Was it worth it? All that effort for a few short weeks of love and affection and respect?

Absolutely it was. It confirmed our bond of trust, our pledge of compassion, our profound and abiding belief in the importance of the individual. Who would not swap years of life in the dark for a few precious moments bathed in sunlight?

Our brief encounter with Kimba came just a decade after we produced our book of collected essays – Beyond The Bars. To celebrate that milestone we have re-published the original book full extraordinary contributions by a range of contributors including Prince Sadruddin Aga Khan, Richard Adams, Bill Jordan, Spike Milligan, Arjan Singh, Mary Midgely, Hugo van Lawick and my late father, together with a new chapter by Born Free’s Head of Welfare and Care, Chris Draper and a new Foreword by Virginia.

Funded by a Kickstarter campaign, there is one copy for each and every one of you tonight – something to inform and inspire.

Changing the way the world looks at and treats wild animals takes time. We have been working on it for more than three decades and I believe real progress has been made. But it will take more than a lifetime, my lifetime, the key is to be consistent, committed and compassionate. Those are the values that underpin Born Free and everything we do – from day one, in a room in Chelsea when I was just 24 years old – to today when Born Free has become – with all your support – the voice for the voiceless, an animal champion to be reckoned with, the organisation at the forefront of a movement for change.

We have always looked beyond the bars – and we always will!”

The Beyond the Bars book will be available on our webshop soon.

One Response to “Born Free Beyond the Bars Speech”

  1. Donna Mackenzie Says:

    Wish I could have been there.
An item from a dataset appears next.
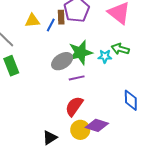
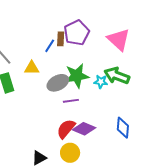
yellow triangle: (32, 21) -> (32, 68), moved
green arrow: (120, 49) -> (117, 76), size x1.4
purple diamond: (97, 125) -> (84, 129), moved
You need to have events up here in the wilds of central Scotland!

    I recently saw some innocent prisoners in a zoo. The bars may have gone, replaced with glass or netting, some enrichment may have been provided but otherwise not much has changed. Tiny enclosures and miserable looking animals. All so that humans can give them a passing glance, take their selfie and move on. On the positive side visitor numbers are plummeting which shows we are getting there. Sure even an hour of freedom would be better than a lifetime in miserable captivity.

    Look forward to reading the book. Keep up the amazing work Will and all at Born Free.